In our state, we have a profound disconnect between the taxpayer and the school because of the process of legislative appropriation of funding. Our state Board of Education is unique in the United States in that it has no fiscal authority — ergo, no real power to impact the day-to-day operation of the schools.

Any proposal that provides for local control of schools without giving the local body a significant degree of fiscal autonomy is pure cosmetic sham and will only serve to add another layer of bureaucracy to an already-overburdened system.

Jim Petersen
Mililani


Wai'anae folks need help with homeless

Regarding the March 10 articles on the homeless: As a resident and homeowner on the Wai'anae Coast, I have noticed the increase in the homeless population. Services out here have always been stretched to the max. We need all the help we can get in helping the homeless.

I am for the mayor's center; $6 million is not a lot.

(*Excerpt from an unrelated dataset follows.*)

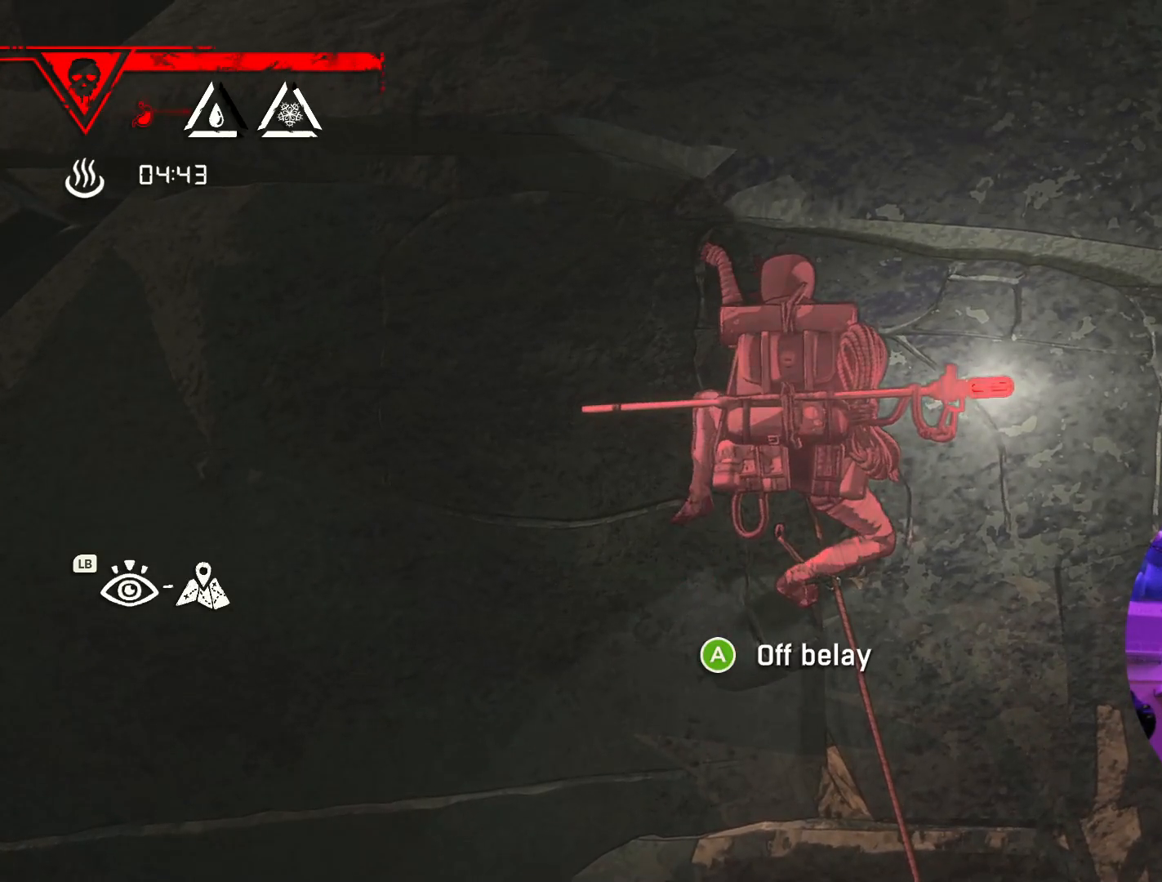
{"dt_ms": 500, "buttons": ["R1"], "left_stick": "center", "right_stick": "center", "events": [[217, "R1", "down"], [383, "left_stick", "center"]]}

As for the homeless, I don't mind sharing the beach. I want it safe for my family, but other than that, as long as they camp with a permit and obey the laws, it's their beach as well as mine.

Ronald A. Young
Wai'anae


Pension exclusion cap might be in order

Regarding Jerry Burris' "shifting burdens" column: Has there been any thought to tax people with large pensions?

I prepare taxes professionally, and sometimes it irritates me that people making far more than I will pay no tax at all to the state and in fact even get back credits from the state, while my poorer clients have to start paying taxes after a mere $2,540 in earnings.

It would seem some cap on the pension exclusion might be in order.

Bill Nigl


DFS, pay your bill

If DFS would pay its rent, the governor wouldn't have to cut the public school budget.